Background: Guidelines recommend the use of an algorithm for the laboratory diagnosis of Clostridium difficile infection (CDI). Enzyme immunoassays (EIAs) detecting C. difficile (CD) toxins cannot be used as standalone tests due to sub-optimal sensitivity and molecular tests suffer from non-specificity by detecting colonization. Sensitive immunoassays have recently been developed to improve and simplify CDI diagnosis.

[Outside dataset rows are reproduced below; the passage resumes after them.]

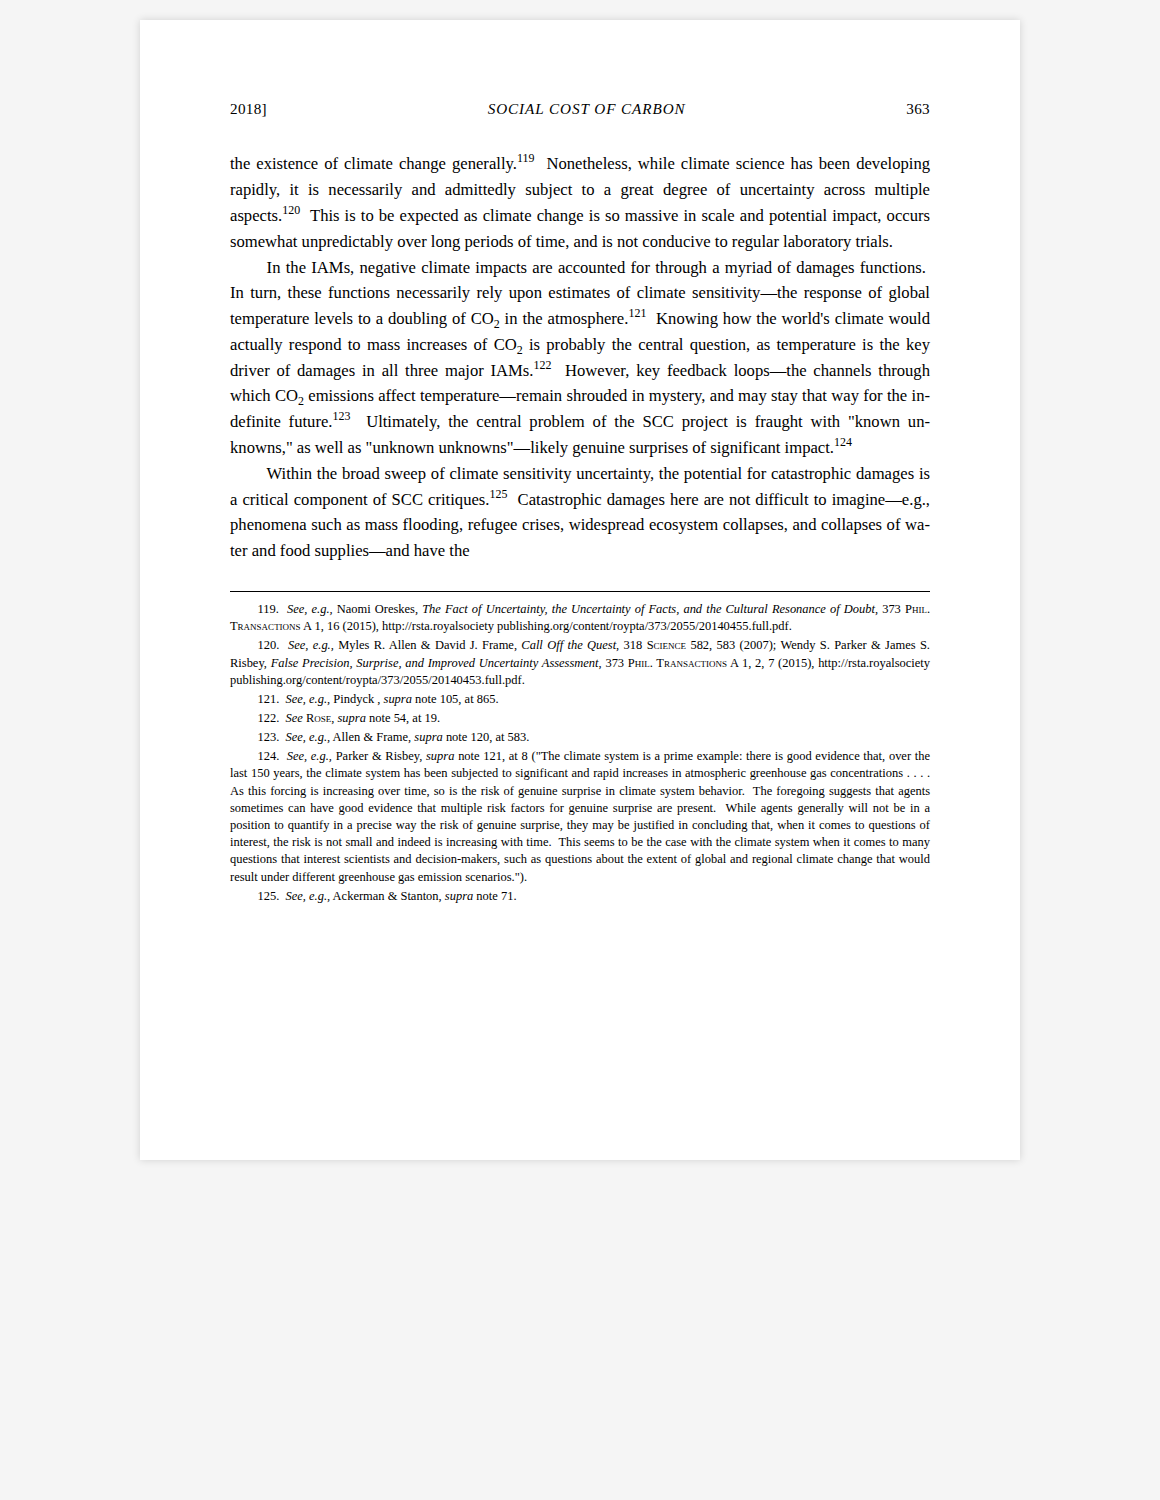2018] SOCIAL COST OF CARBON 363
the existence of climate change generally.119 Nonetheless, while climate science has been developing rapidly, it is necessarily and admittedly subject to a great degree of uncertainty across multiple aspects.120 This is to be expected as climate change is so massive in scale and potential impact, occurs somewhat unpredictably over long periods of time, and is not conducive to regular laboratory trials.
In the IAMs, negative climate impacts are accounted for through a myriad of damages functions. In turn, these functions necessarily rely upon estimates of climate sensitivity—the response of global temperature levels to a doubling of CO2 in the atmosphere.121 Knowing how the world's climate would actually respond to mass increases of CO2 is probably the central question, as temperature is the key driver of damages in all three major IAMs.122 However, key feedback loops—the channels through which CO2 emissions affect temperature—remain shrouded in mystery, and may stay that way for the indefinite future.123 Ultimately, the central problem of the SCC project is fraught with "known unknowns," as well as "unknown unknowns"—likely genuine surprises of significant impact.124
Within the broad sweep of climate sensitivity uncertainty, the potential for catastrophic damages is a critical component of SCC critiques.125 Catastrophic damages here are not difficult to imagine—e.g., phenomena such as mass flooding, refugee crises, widespread ecosystem collapses, and collapses of water and food supplies—and have the
119. See, e.g., Naomi Oreskes, The Fact of Uncertainty, the Uncertainty of Facts, and the Cultural Resonance of Doubt, 373 Phil. Transactions A 1, 16 (2015), http://rsta.royalsociety publishing.org/content/roypta/373/2055/20140455.full.pdf.
120. See, e.g., Myles R. Allen & David J. Frame, Call Off the Quest, 318 Science 582, 583 (2007); Wendy S. Parker & James S. Risbey, False Precision, Surprise, and Improved Uncertainty Assessment, 373 Phil. Transactions A 1, 2, 7 (2015), http://rsta.royalsociety publishing.org/content/roypta/373/2055/20140453.full.pdf.
121. See, e.g., Pindyck , supra note 105, at 865.
122. See Rose, supra note 54, at 19.
123. See, e.g., Allen & Frame, supra note 120, at 583.
124. See, e.g., Parker & Risbey, supra note 121, at 8 ("The climate system is a prime example: there is good evidence that, over the last 150 years, the climate system has been subjected to significant and rapid increases in atmospheric greenhouse gas concentrations . . . . As this forcing is increasing over time, so is the risk of genuine surprise in climate system behavior. The foregoing suggests that agents sometimes can have good evidence that multiple risk factors for genuine surprise are present. While agents generally will not be in a position to quantify in a precise way the risk of genuine surprise, they may be justified in concluding that, when it comes to questions of interest, the risk is not small and indeed is increasing with time. This seems to be the case with the climate system when it comes to many questions that interest scientists and decision-makers, such as questions about the extent of global and regional climate change that would result under different greenhouse gas emission scenarios.").
125. See, e.g., Ackerman & Stanton, supra note 71.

Methods: Assays detecting CD toxins have been developed using single molecule array technology (SIMOA). SIMOA performance was assessed relative to a laboratory case definition of CDI defined by positive GDH screen and cell cytotoxicity neutralizing assay (CCNA). Samples were tested with SIMOA assays and a commercial toxin EIA to compare performance, with discrepancy resolution using a commercial nucleic acid-based test and a second cell cytotoxicity assay.
Results: The SIMOA toxin A and B assays showed limits of detection of 0.6 and 2.9 pg/ml and intra-assay coefficients of variation below 10%. The optimal clinical thresholds for the toxin A and B assays were determined to be 22.1 and 18.8 pg/ml with resultant sensitivities of 84.8 and 95.5%. By contrast, a high performing EIA toxin test had a sensitivity of 71.2%. Thus, the SIMOA assays detected toxins in 24% more samples with laboratory-defined CDI than the high performing toxin EIA (95%: 63/66 versus 71%: 47/66 ).
Conclusions: This study shows that SIMOA CD toxin assays have a higher sensitivity than currently available toxin EIA and have the potential to improve CDI diagnosis.